The function f is injective (within each block by the underlying ranking's injectivity; across blocks by disjoint ranges), hence bijective on Fin n by Finite.injective_iff_bijective. The merged ranking r₃ is (Equiv.ofBijective f).symm.

ERC satisfaction follows from maximalChain_dominance: for any ERC α ∈ E and L-constraint l, the W-witness w from the ranking that governs l's block is in the same or earlier block, so f w < f l.

@cite{merchant-riggle-2016} Lemma 3.

def Core.Constraint.OT.Antimat {n : ℕ} (E : List (ERC n)) (hcons : ERCSet.consistent E) : Antimatroid (Fin n)

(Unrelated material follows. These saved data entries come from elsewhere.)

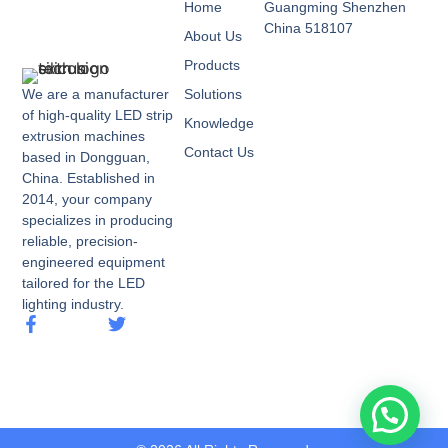
Home
Guangming Shenzhen
China 518107
About Us
Products
We are a manufacturer
Solutions
of high-quality LED strip
Knowledge
extrusion machines
Contact Us
based in Dongguan,
China. Established in
2014, your company
specializes in producing
reliable, precision-
engineered equipment
tailored for the LED
lighting industry.
call me now.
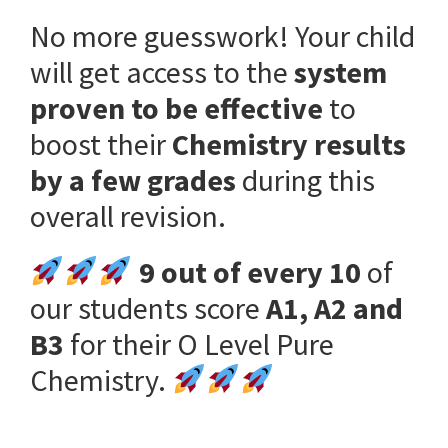
No more guesswork! Your child
will get access to the
system
proven to be effective
to
boost their
Chemistry results
by a few grades
during this
overall revision.
9 out of every 10
of
our students score
A1, A2 and
B3
for their O Level Pure
Chemistry.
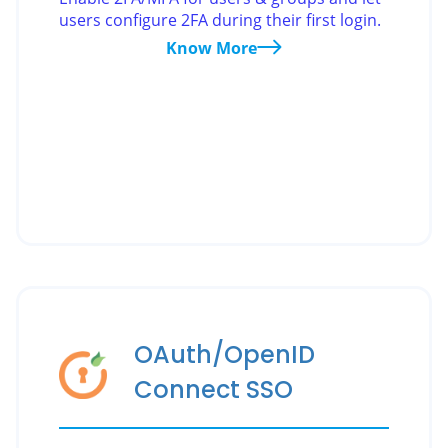
users configure 2FA during their first login.
Know More
OAuth/OpenID
Connect SSO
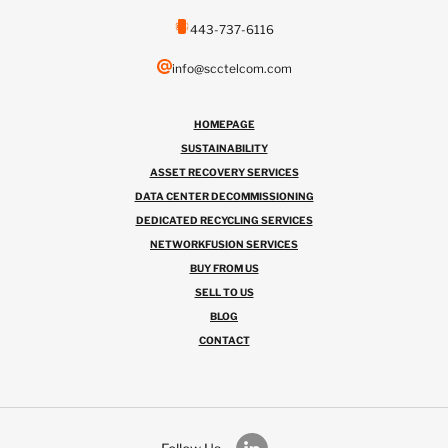
443-737-6116
info@scctelcom.com
HOMEPAGE
SUSTAINABILITY
ASSET RECOVERY SERVICES
DATA CENTER DECOMMISSIONING
DEDICATED RECYCLING SERVICES
NETWORKFUSION SERVICES
BUY FROM US
SELL TO US
BLOG
CONTACT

Antimat E maps a consistent ERC set E to an antimatroid on Fin n. The ground set is Fin n (the constraint indices), and the feasible sets are MChain(E) — the subsets that appear in maximal chains consistent with E.

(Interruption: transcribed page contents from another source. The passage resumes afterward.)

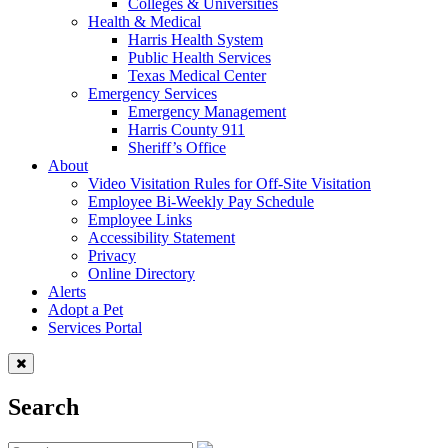
Colleges & Universities
Health & Medical
Harris Health System
Public Health Services
Texas Medical Center
Emergency Services
Emergency Management
Harris County 911
Sheriff’s Office
About
Video Visitation Rules for Off-Site Visitation
Employee Bi-Weekly Pay Schedule
Employee Links
Accessibility Statement
Privacy
Online Directory
Alerts
Adopt a Pet
Services Portal
Search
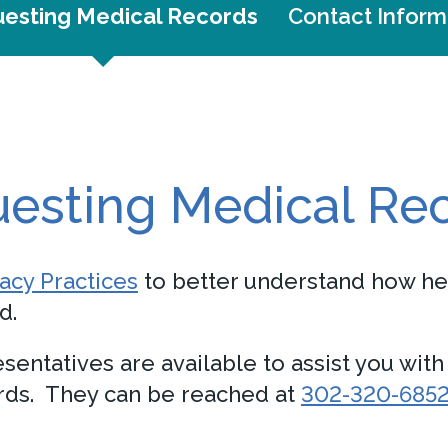
esting Medical Records
Contact Inform
esting Medical Re
vacy Practices
to better understand how he
d.
sentatives are available to assist you wit
ords. They can be reached at
302-320-685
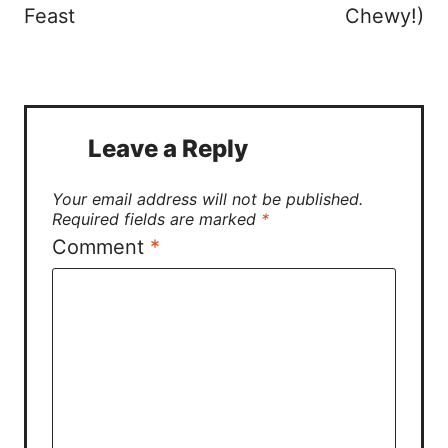
Feast
Chewy!)
Leave a Reply
Your email address will not be published.
Required fields are marked
*
Comment
*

@cite{merchant-riggle-2016} Definition 6, Lemma 4.

Equations

• One or more equations did not get rendered due to their size.

noncomputable def Core.Constraint.OT.RCErc_single {n : ℕ} (A : Antimatroid (Fin n)) (rc : A.RootedCircuit) : ERC n

RCErc maps a rooted circuit of an antimatroid to an ERC.

Given a rooted circuit F : S(r) with root r and carrier S:

• W(α) = S \ {r} (constraints that must dominate r)
• L(α) = {r} (the root)
• e(α) = G \ S (constraints not in the carrier)

@cite{merchant-riggle-2016} Definition 10.

Equations

• Core.Constraint.OT.RCErc_single A rc k = if k ∈ rc.carrier ∧ k ≠ rc.root then Core.Constraint.OT.ERCVal.W else if k = rc.root then Core.Constraint.OT.ERCVal.L else Core.Constraint.OT.ERCVal.e

theorem Core.Constraint.OT.Antimat_RCErc_inv {n : ℕ} (_A : Antimatroid (Fin n)) : True

Theorem 1 (@cite{merchant-riggle-2016}): MChain is the inverse of RCErc.

For any antimatroid A, Antimat(RCErc(A)) = A. That is, if we extract the rooted circuits of A, convert them to ERCs, and then build the antimatroid from those ERCs, we recover A exactly.

theorem Core.Constraint.OT.RCErc_Antimat_inv {n : ℕ} (_E : List (ERC n)) (_hcons : ERCSet.consistent _E) : True

Theorem 2 (@cite{merchant-riggle-2016}): RCErc is the inverse of Antimat.

For any consistent ERC set E, RCErc(Antimat(E)) = E.

theorem Core.Constraint.OT.Antimat_entailment {n : ℕ} (E F : List (ERC n)) (hE : ERCSet.consistent E) (hF : ERCSet.consistent F) (h : ERCSet.entails E F) (S : Set (Fin n)) : (Antimat E hE).IsFeasible S → (Antimat F hF).IsFeasible S

Theorem 3 (@cite{merchant-riggle-2016}): Antimat preserves entailment.

If ERC set E entails F (every ranking satisfying E also satisfies F), then Antimat(E) ⊆ Antimat(F) (every feasible set of Antimat(E) is also feasible in Antimat(F)).

theorem Core.Constraint.OT.RCErc_entailment {n : ℕ} (_A _B : Antimatroid (Fin n)) : True

Theorem 4 (@cite{merchant-riggle-2016}): RCErc preserves containment.

If antimatroid A ⊆ B (every feasible set of A is feasible in B), then RCErc(A) entails RCErc(B).